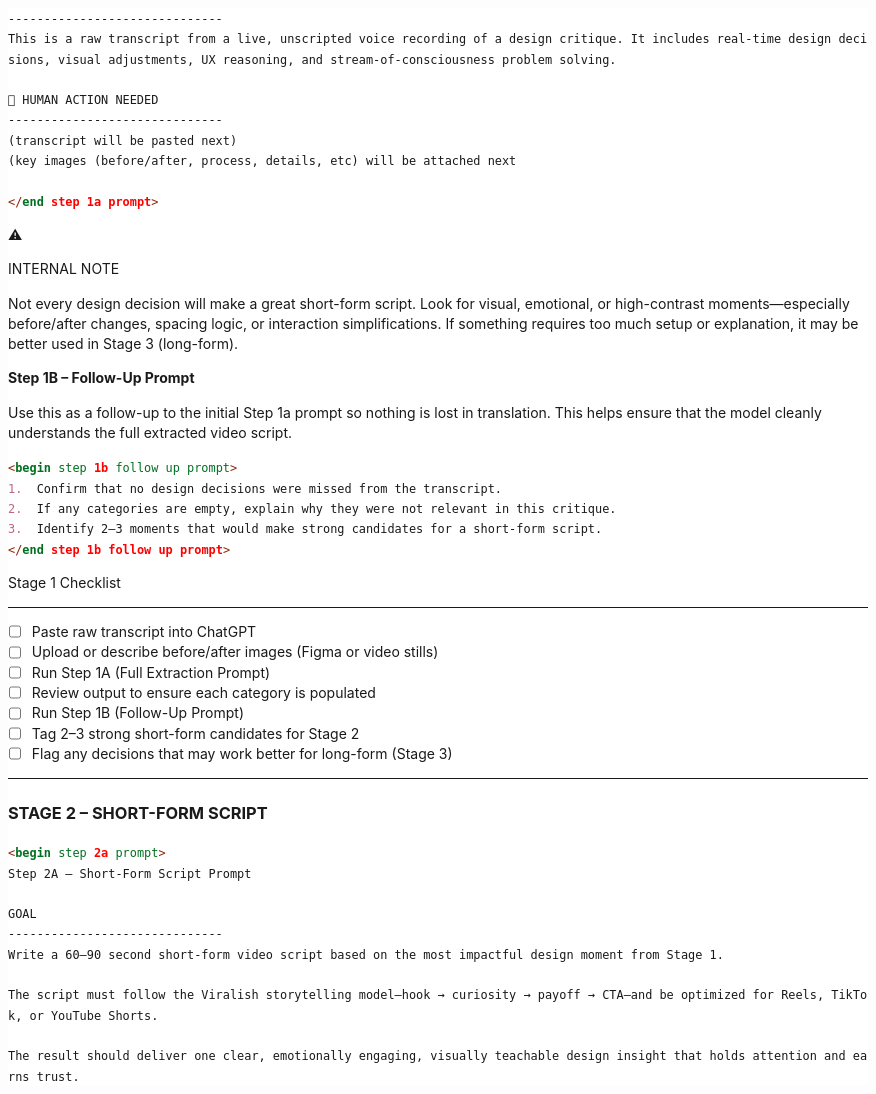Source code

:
 ```markdown
------------------------------
This is a raw transcript from a live, unscripted voice recording of a design critique. It includes real-time design decisions, visual adjustments, UX reasoning, and stream-of-consciousness problem solving.

🧠 HUMAN ACTION NEEDED
------------------------------
(transcript will be pasted next)
(key images (before/after, process, details, etc) will be attached next

</end step 1a prompt>
```

<aside>
⚠️

INTERNAL NOTE

Not every design decision will make a great short-form script. Look for visual, emotional, or high-contrast moments—especially before/after changes, spacing logic, or interaction simplifications. If something requires too much setup or explanation, it may be better used in Stage 3 (long-form).

</aside>

**Step 1B – Follow-Up Prompt**

Use this as a follow-up to the initial Step 1a prompt so nothing is lost in translation. This helps ensure that the model cleanly understands the full extracted video script.

```markdown
<begin step 1b follow up prompt>
1.	Confirm that no design decisions were missed from the transcript.
2.	If any categories are empty, explain why they were not relevant in this critique.
3.	Identify 2–3 moments that would make strong candidates for a short-form script.
</end step 1b follow up prompt>
```

Stage 1 Checklist

---

- [ ]  Paste raw transcript into ChatGPT
- [ ]  Upload or describe before/after images (Figma or video stills)
- [ ]  Run Step 1A (Full Extraction Prompt)
- [ ]  Review output to ensure each category is populated
- [ ]  Run Step 1B (Follow-Up Prompt)
- [ ]  Tag 2–3 strong short-form candidates for Stage 2
- [ ]  Flag any decisions that may work better for long-form (Stage 3)

---

### STAGE 2 – SHORT-FORM SCRIPT

```markdown
<begin step 2a prompt>
Step 2A – Short-Form Script Prompt

GOAL
------------------------------
Write a 60–90 second short-form video script based on the most impactful design moment from Stage 1.

The script must follow the Viralish storytelling model—hook → curiosity → payoff → CTA—and be optimized for Reels, TikTok, or YouTube Shorts.

The result should deliver one clear, emotionally engaging, visually teachable design insight that holds attention and earns trust.

```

EXERCISE: All lines from the one with "Stage 1 Checklist" to the end of the records must be set down exactly. Skip every line before it.

EXERCISE RESULT:
Stage 1 Checklist

---

- [ ]  Paste raw transcript into ChatGPT
- [ ]  Upload or describe before/after images (Figma or video stills)
- [ ]  Run Step 1A (Full Extraction Prompt)
- [ ]  Review output to ensure each category is populated
- [ ]  Run Step 1B (Follow-Up Prompt)
- [ ]  Tag 2–3 strong short-form candidates for Stage 2
- [ ]  Flag any decisions that may work better for long-form (Stage 3)

---

### STAGE 2 – SHORT-FORM SCRIPT

```markdown
<begin step 2a prompt>
Step 2A – Short-Form Script Prompt

GOAL
------------------------------
Write a 60–90 second short-form video script based on the most impactful design moment from Stage 1.

The script must follow the Viralish storytelling model—hook → curiosity → payoff → CTA—and be optimized for Reels, TikTok, or YouTube Shorts.

The result should deliver one clear, emotionally engaging, visually teachable design insight that holds attention and earns trust.

```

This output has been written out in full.